Last thought: consider "Are You Smarter than a Fifth Grader"--those kids get the answers more than the adults. Adults who are successful in their work and life (regardless of pay or job title) don't remember any of that stuff because much of what is taught (based on state and federal "guidelines" for curriculum, and the need to teach to the test) has nothing to do with adult success.

Date: 2010-05-24 08:28 pm (UTC)
From: [identity profile] silvrwillow.livejournal.com
Oh I could go on for a dissertation length essay here on this topic... needless to say it's a sore spot for me. However, I won't hijack another person's journal to rant on my own soapbox. :) But you're right about the points you raised.

Date: 2010-05-24 05:49 pm (UTC)
From: [identity profile] moosecadet.livejournal.com
I also am a teacher (and agree wholeheartedly with Silvrwillow). I've taught children described in both paragraphs. Thank you.

Date: 2010-05-24 08:03 pm (UTC)
From: [identity profile] thelongshot.livejournal.com
I think the problem which this kinda points out is that teachers often have to deal with a combination of the two students above (or the reality of the muddy middle ground which most kids fit in) and to try to be fair to both.

More teachers and smaller class sizes would help a lot with this, but teacher quality should be a part of any reform as well.

Date: 2010-05-24 08:20 pm (UTC)
From: [identity profile] acroyear70.livejournal.com
My point (and the author's) is that all this focus on "teacher quality" utterly misses the real core underlying reasons for academic failure, which are circumstantial and often related to the situation at home.

no amount of improvement in "teacher quality", even if you could actually come up with an objective test for that, will solve the problems in schools in poor neighborhoods where drugs and guns have taken the father away, and working 2 jobs has the mother never home.

like immigration, they consistently focus on one thing they think they can change but miss the real underlying issue. Why is there so much illegal immigration from Mexico? because living near the Mexican border sucks. if we were to work better with Mexico to actually have them solve THAT problem, the amount of illegal immigration would go down tremendously. But Congress can't step up to the plate and help solve that problem within the 14 month lifespan they have between inauguration and the next campaign, so they won't try.

so too, this. they can pass a requirement to test every student in a day, but without making the touch decisions (like drug possession punishments being far too harsh on users without impacting the smuggling or sales problem at all, or moving to a more "year-round" school schedule so kids don't lose their minds (literally) every summer), they'll never really solve the larger issues that cost those children their (academic) childhood.

Date: 2010-05-27 03:52 am (UTC)
From: [identity profile] voltbang.livejournal.com
If the quality of the teachers doesn't matter, why not just hire minimum wage temps to teach in our schools?


Yes, your examples do make sense, but very few kids are those pure ideal examples. Most fall somewhere inbetween.
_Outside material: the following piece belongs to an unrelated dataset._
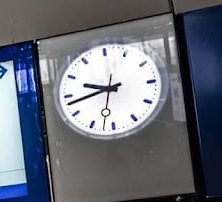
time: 9:43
Also, the school systems can't fix the kids home life. They aren't the home life learning environment police. All they have any control over is the kids schools and teachers. They are stuck teaching the kids they get, complete with the home lives those kids already have. I am thinking about the worst three teachers I had in HS, and I am pretty convinced that even your stereotype ideal student would have had a hard time learning in those classrooms. Two of those teachers were math teachers, and I took calc I 4 times when I got to college. Never did get a C in the subject. Did I fuck up along the way? Sure. But was it harder because my math background was patheticly weak? Yes.

Date: 2010-05-27 02:57 pm (UTC)
From: [identity profile] acroyear70.livejournal.com
the issue isn't necessarily trying to improve teacher quality, its the fact that the measurements for that do not and can not control for variables outside the teachers' control. teachers are being fired (or quit in desperation) and schools shut down because of the lives of the children outside of the school simply make academic development impossible.

and yes, some kids will fall by the wayside because of the disruptions of their less interested peers.

My other point is that it shouldn't be seen as the school system's problem to fix the situation outside. that problem while always with us, has in its current form entirely been congress's fault.

but only after such external forces are isolated (and other options more seriously considered, like year-round schooling) can any proposed "teacher quality" test actually be addressed on its own merits.

Date: 2010-05-27 03:20 pm (UTC)
From: [identity profile] voltbang.livejournal.com
I have to disagree. If we can't determine anything about teacher quality until we fix poverty, crug abuse, crime, and apathy, we are doomed. The current model for measuring teacher performance may not be valid, but there is some way to determine that a math teacher doesn't understand the math he is teaching, or the earth science teacher enjoys teaching because he can tell his class to do the lab and then he has 40 minutes out of each hour to read the newspaper (these are both teachers I had in HS). Comparing standardized scores nationwide isn't a valid measurment, for a wide variety of reasons, I agree, but that's not the only possible way to determine if a teacher is competent. I know it's mean to tell a teacher they aren't competent, but not everyone gets a trophy. Teaching isn't an easy job that anyone can do, and we should treat it as such.

I agree, it's not the school systems job to fix the situaton outside. It's the school systems job to fix the school system, and they can't wait until poverty is fixed to do so. Do you really think poverty is going to go away? Without educational improvement? That's putting the cart in front of the horse. You fix poverty with education, not the other way round.

Date: 2010-05-27 03:49 pm (UTC)
From: [identity profile] acroyear70.livejournal.com
did I say we weren't doomed? I was just saying that the test that they need to come up with has to be one that controls for those variables, those external situations. the current model, looking at everything strictly by some arbitrary national standard (and relying on a "test", which both directs teachers to "teach to the test" and unfairly ranks children based on their ability to take a test and not their actual ability to learn - i was a "test-taker" who always aced tests but usually got C's 'cause I couldn't stand the redundant homework).

it really is more that teachers should be judged really by the subsequent teachers of the students, thus allowing for local situations. if a math teacher for a subsequent class (Algebra 2) is having to re-teach proofs because the previous geometry teacher sucked, but all the students seemed to still have a grasp of algebra 1 skills, the THAT, while somewhat more subjective, is still a more reliable indicator that something needs to be done.

we've really hit a catch-22 in this. you say, education fixes poverty. i say, poverty makes the education almost impossible to enact.

my point is that the teachers trying to teach through the poverty are unfairly judged by the current testing standards. the approach may work to weed out the crappy teachers you had (and we all had them at some point, yes), but doesn't solve the inner city problem that it was designed to solve in the first place. It is not solving the problem it was sold to us to solve, and THAT is my problem with it.


Date: 2010-05-27 03:51 pm (UTC)
From: [identity profile] acroyear70.livejournal.com
[noting that teachers judging other teachers is also unlikely, given the politics and backbiting that would invite. thrown in the trend of the religious right in rural areas to put their victimization "pity us poor suppressed christians" spin into it and you've got an even worse hornet's nest...]

Date: 2010-05-27 03:57 pm (UTC)
From: [identity profile] acroyear70.livejournal.com
[crap, thought not finished in that first paragraph due to overthinking on the aside]

the current model, looking at everything strictly by some arbitrary national standard, is too biased against the inner city schools.